Please repeat exactly the lines below from the one containing "pinky pip: (45, 479)" down to the one containing "ring dip: (285, 302)", both included, and nothing else.
Segment Start: Given information
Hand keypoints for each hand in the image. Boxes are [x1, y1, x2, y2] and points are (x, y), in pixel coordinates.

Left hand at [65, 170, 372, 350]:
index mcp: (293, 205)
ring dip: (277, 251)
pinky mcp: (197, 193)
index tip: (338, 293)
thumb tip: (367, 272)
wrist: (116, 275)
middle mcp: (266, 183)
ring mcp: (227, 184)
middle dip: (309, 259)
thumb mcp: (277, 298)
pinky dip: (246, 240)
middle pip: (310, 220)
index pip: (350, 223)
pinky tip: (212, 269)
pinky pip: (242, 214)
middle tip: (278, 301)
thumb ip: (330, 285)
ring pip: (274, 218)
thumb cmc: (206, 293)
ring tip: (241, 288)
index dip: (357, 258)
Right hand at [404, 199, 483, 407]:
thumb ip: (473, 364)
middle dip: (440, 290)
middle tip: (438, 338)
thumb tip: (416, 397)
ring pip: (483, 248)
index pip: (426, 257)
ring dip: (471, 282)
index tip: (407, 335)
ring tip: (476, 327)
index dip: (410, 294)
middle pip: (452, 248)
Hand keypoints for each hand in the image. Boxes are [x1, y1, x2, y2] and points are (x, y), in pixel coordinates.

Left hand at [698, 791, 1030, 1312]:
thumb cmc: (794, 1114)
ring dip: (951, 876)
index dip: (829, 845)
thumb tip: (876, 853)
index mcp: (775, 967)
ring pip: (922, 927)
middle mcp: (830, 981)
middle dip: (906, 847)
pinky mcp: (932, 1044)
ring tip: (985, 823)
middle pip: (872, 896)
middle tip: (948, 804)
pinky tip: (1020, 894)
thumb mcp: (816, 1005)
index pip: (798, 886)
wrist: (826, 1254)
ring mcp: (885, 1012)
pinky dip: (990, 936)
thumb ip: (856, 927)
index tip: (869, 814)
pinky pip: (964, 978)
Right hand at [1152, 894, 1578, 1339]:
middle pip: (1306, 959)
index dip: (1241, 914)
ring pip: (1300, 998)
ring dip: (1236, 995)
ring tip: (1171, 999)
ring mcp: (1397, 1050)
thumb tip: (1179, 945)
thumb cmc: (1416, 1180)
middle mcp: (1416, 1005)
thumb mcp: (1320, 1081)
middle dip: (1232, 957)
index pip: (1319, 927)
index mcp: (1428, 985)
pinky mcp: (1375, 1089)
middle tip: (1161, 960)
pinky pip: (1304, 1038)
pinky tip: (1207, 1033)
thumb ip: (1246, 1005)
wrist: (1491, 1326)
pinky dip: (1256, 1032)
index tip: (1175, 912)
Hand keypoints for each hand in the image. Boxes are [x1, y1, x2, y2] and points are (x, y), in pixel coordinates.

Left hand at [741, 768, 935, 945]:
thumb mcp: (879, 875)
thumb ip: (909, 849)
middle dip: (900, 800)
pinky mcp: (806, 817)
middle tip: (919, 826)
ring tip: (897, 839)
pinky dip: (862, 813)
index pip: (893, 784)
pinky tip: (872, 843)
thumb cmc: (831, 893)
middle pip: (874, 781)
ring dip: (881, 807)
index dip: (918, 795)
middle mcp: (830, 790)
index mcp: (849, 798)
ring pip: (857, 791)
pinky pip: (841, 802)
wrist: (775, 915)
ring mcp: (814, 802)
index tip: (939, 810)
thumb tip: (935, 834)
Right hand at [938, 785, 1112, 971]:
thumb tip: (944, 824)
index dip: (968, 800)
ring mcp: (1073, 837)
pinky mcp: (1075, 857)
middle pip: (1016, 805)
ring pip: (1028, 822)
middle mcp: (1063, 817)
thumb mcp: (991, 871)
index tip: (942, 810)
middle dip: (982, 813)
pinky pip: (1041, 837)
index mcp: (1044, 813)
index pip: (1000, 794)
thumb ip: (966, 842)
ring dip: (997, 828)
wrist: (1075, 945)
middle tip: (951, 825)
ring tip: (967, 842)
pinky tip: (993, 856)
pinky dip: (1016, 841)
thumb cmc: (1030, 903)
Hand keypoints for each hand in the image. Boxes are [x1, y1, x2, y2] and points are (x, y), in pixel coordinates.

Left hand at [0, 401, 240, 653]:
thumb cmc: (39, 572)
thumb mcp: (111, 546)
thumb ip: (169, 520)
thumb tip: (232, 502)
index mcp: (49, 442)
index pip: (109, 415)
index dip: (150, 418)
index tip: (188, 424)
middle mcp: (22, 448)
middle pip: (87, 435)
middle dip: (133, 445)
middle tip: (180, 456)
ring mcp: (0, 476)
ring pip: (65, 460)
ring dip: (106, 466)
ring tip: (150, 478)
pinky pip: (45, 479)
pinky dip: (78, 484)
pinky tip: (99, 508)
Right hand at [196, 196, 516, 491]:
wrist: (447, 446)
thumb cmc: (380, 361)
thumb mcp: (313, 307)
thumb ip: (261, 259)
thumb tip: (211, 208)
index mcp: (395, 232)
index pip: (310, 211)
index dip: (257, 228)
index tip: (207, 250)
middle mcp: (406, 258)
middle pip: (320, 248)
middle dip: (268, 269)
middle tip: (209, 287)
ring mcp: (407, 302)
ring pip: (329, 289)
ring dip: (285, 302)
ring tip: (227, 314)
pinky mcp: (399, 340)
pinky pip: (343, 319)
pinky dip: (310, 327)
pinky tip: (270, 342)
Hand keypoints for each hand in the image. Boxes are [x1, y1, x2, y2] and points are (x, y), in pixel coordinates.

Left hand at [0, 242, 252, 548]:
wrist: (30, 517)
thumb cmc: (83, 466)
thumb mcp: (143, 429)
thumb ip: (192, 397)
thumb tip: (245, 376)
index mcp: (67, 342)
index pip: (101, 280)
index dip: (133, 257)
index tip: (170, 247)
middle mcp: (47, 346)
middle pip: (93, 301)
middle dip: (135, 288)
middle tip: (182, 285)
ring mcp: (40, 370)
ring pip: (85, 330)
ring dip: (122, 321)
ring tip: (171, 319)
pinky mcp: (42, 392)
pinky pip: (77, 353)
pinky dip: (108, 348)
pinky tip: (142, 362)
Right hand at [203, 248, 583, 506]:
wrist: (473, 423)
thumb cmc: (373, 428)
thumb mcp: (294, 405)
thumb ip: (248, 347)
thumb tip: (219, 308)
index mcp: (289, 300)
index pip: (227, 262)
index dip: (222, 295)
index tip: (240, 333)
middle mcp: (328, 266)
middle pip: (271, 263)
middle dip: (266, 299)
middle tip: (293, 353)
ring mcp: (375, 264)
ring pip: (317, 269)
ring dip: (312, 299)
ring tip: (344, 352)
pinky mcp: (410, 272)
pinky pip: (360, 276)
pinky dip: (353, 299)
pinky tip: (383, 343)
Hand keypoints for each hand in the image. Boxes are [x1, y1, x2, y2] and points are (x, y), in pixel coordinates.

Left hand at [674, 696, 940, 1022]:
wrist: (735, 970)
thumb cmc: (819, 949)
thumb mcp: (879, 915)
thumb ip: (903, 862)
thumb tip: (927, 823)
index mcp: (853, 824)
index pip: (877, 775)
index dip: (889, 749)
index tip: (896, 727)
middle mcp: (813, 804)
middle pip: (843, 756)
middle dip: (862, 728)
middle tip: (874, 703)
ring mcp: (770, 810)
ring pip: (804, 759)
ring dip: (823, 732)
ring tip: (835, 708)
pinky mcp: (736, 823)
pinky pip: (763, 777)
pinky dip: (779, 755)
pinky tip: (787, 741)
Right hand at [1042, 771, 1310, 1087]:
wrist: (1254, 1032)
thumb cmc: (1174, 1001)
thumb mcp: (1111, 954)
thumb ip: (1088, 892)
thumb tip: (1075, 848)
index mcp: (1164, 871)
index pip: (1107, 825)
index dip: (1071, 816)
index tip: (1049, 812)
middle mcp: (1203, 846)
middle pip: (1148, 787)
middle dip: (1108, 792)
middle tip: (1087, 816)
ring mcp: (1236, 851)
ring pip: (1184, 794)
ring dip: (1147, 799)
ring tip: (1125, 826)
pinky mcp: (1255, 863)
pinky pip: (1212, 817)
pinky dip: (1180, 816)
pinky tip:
Segment End: Given information
- _Solution_:
pinky pip: (45, 479)
pinky dip: (78, 484)
pinky tip: (99, 508)
Right hand at [196, 196, 516, 491]:
wrist: (447, 446)
thumb cmc: (380, 361)
thumb mcp: (313, 307)
thumb ip: (261, 259)
thumb tip: (211, 208)
index mcp: (395, 232)
index pip: (310, 211)
index dip: (257, 228)
index tip: (207, 250)
middle mcp: (406, 258)
middle pip: (320, 248)
middle dip: (268, 269)
middle tip: (209, 287)
ring mcp: (407, 302)
ring pip: (329, 289)
ring dip: (285, 302)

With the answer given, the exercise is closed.